Please use this identifier to cite or link to this item: http://hdl.handle.net/20.500.12666/701
Title: ExoFiT trial at the Atacama Desert (Chile): Raman detection of biomarkers by representative prototypes of the ExoMars/Raman Laser Spectrometer
Authors: Veneranda, M.
López Reyes, G.
Saiz, J.
Manrique Martínez, J. A.
Sanz Arranz, A.
Medina, J.
Moral, A.
Seoane, L.
Ibarmia, S.
Rull, F.
Keywords: Analytical chemistry;Astrobiology;Mineralogy;Planetary science
Issue Date: 14-Jan-2021
Publisher: Nature Research Journals
DOI: 10.1038/s41598-021-81014-z
Published version: https://www.nature.com/articles/s41598-021-81014-z
Citation: Scientific Reports 11: 1461(2021)

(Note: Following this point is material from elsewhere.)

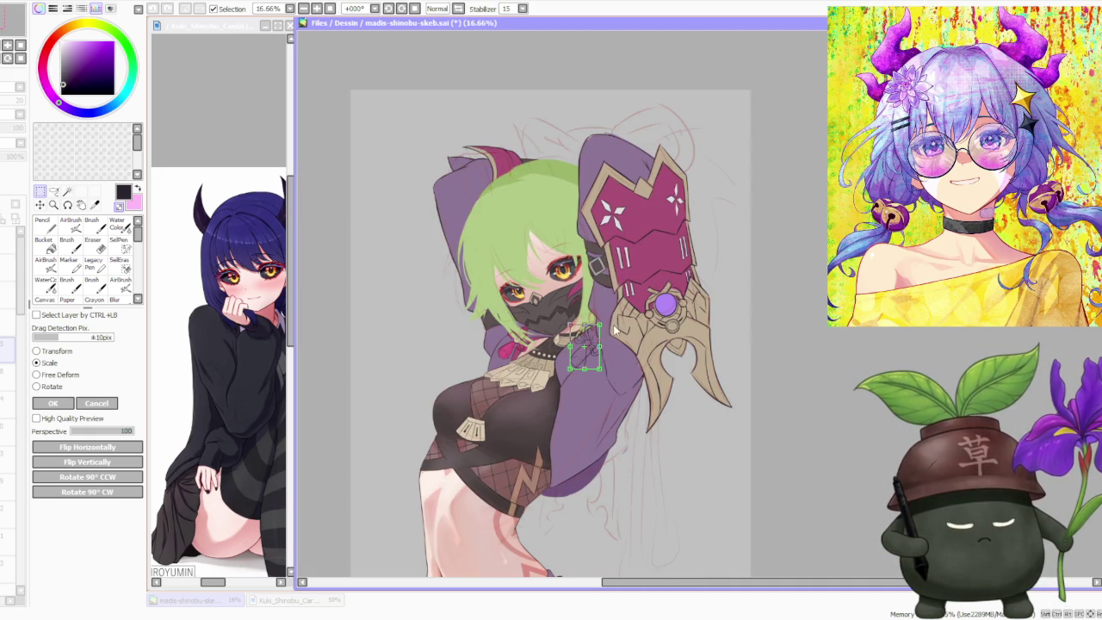
scroll(603, 342, up, 1)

Abstract: In this work, the analytical research performed by the Raman Laser Spectrometer (RLS) team during the ExoFiT trial is presented. During this test, an emulator of the Rosalind Franklin rover was remotely operated at the Atacama Desert in a Mars-like sequence of scientific operations that ended with the collection and the analysis of two drilled cores. The in-situ Raman characterization of the samples was performed through a portable technology demonstrator of RLS (RAD1 system). The results were later complemented in the laboratory using a bench top RLS operation simulator and a X-Ray diffractometer (XRD). By simulating the operational and analytical constraints of the ExoMars mission, the two RLS representative instruments effectively disclosed the mineralogical composition of the drilled cores (k-feldspar, plagioclase, quartz, muscovite and rutile as main components), reaching the detection of minor phases (e.g., additional phyllosilicate and calcite) whose concentration was below the detection limit of XRD. Furthermore, Raman systems detected many organic functional groups (–C≡N, –NH2 and C–(NO2)), suggesting the presence of nitrogen-fixing microorganisms in the samples. The Raman detection of organic material in the subsurface of a Martian analogue site presenting representative environmental conditions (high UV radiation, extreme aridity), supports the idea that the RLS could play a key role in the fulfilment of the ExoMars main mission objective: to search for signs of life on Mars.